Congresswoman Asks For Investigation Into Israeli Shooting Of Two Palestinian Teens

She suggested the killings could violate the Leahy Law, which would require some military aid be withheld.
A Palestinian man shouts for help moments after the 17-year-old Mohmmad Abu Daher, on the ground, was killed near the West Bank city of Ramallah. May 15, 2014.

A Palestinian man shouts for help moments after the 17-year-old Mohmmad Abu Daher, on the ground, was killed near the West Bank city of Ramallah. May 15, 2014.

Credit: Majdi Mohammed/Associated Press

WASHINGTON -- Rep. Betty McCollum (D-Minn.) has requested the State Department open an investigation into whether the killing of two Palestinian teenagers last year by Israeli security forces warrants withholding of military aid under the conditions of the Leahy Law.

“The murders of Nadeem Nawara and Mohammad Daher highlight a brutal system of occupation that devalues and dehumanizes Palestinian children," she wrote in a letter to two State Department officials, referring to the teenagers who were shot and killed May 15, 2014, during a protest at the Ofer prison in the West Bank. “It is time for a strong and unequivocal statement of U.S. commitment to the human rights of Palestinian children living under Israeli occupation,” McCollum continued in the letter, which was publicly released on Monday.

The protests were part of the annual remembrance of Nakba Day, the Palestinian term for the day after Israel declared itself a state in 1948. The Israeli military initially denied using live ammunition at the protest, insisting that security forces only used rubber bullets to disperse the crowd. But a bloodied bullet was found in Nawara’s backpack, and an autopsy showed an entry and exit wound in his body. At his family’s request, Daher did not have an autopsy.

A compilation of live video footage from news outlets and closed-circuit television from a local business show that neither boy was actively participating in the protest or posing a threat to Israeli soldiers when shot.

Nadeem Nawara shooting at 1:45 p.m., May 15, 2014.

Mohammad Daher shooting at 2:59 p.m., May 15, 2014.

The Israeli military said the footage had been edited in a "biased and tendentious way" and did not "reflect the violent nature of the riot."

A subsequent video, compiled by the London-based Forensic Architecture group, overlays the closed-circuit television footage of Nawara being shot with CNN footage of two Israeli security officials, showing the trajectory the bullet traveled to hit the 17-year-old.

Ultimately, the Israeli police conducted an investigation into the shooting claims, resulting in the November arrest of border policeman Ben Deri. He was indicted for manslaughter in December and his trial is set to begin next month.

Even with the indictment, Nawara’s father, Siam Nawara, fears that the broader problem of violence against Palestinians in the West Bank and Gaza will go unaddressed. In coordination with the U.S. Campaign to End the Israeli Occupation, a coalition of activist groups, the elder Nawara has spent the last month in the U.S., where he has told several lawmakers, including McCollum, his story.
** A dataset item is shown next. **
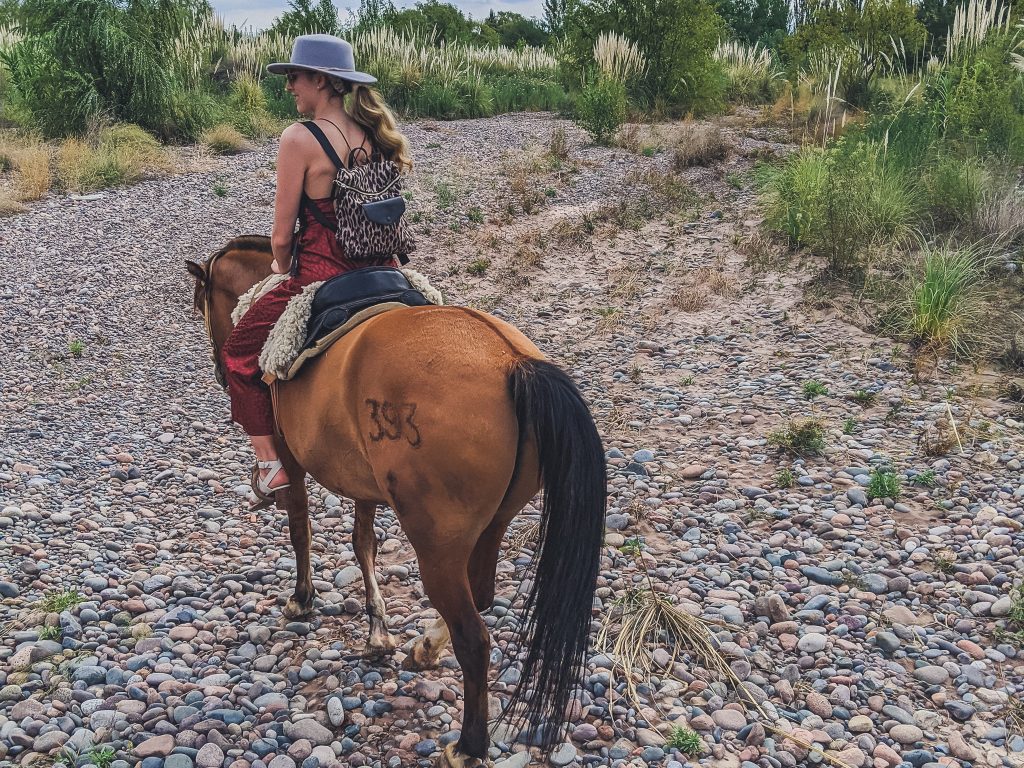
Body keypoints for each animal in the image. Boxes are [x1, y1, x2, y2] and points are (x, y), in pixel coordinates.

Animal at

“I don’t want my son to be another number, and I want to make sure no family suffers like ours is suffering now,” Nawara wrote as part of an ongoing petition, calling for the international community to hold Israel accountable for crimes against Palestinians the occupied territories.

Beyond urging the State Department to press for a fair and transparent trial, McCollum requested in her letter an investigation into whether the Leahy Law prevents the 38th Company of the Israeli Border Police from being eligible for U.S. military aid and training.

The Leahy Law prohibits the U.S. from providing sending military aid to states found to violate human rights with impunity. The Minnesota Congresswoman noted that if the shooting was found to constitute a violation of the Leahy Law, the border police involved in the shooting should be denied visas.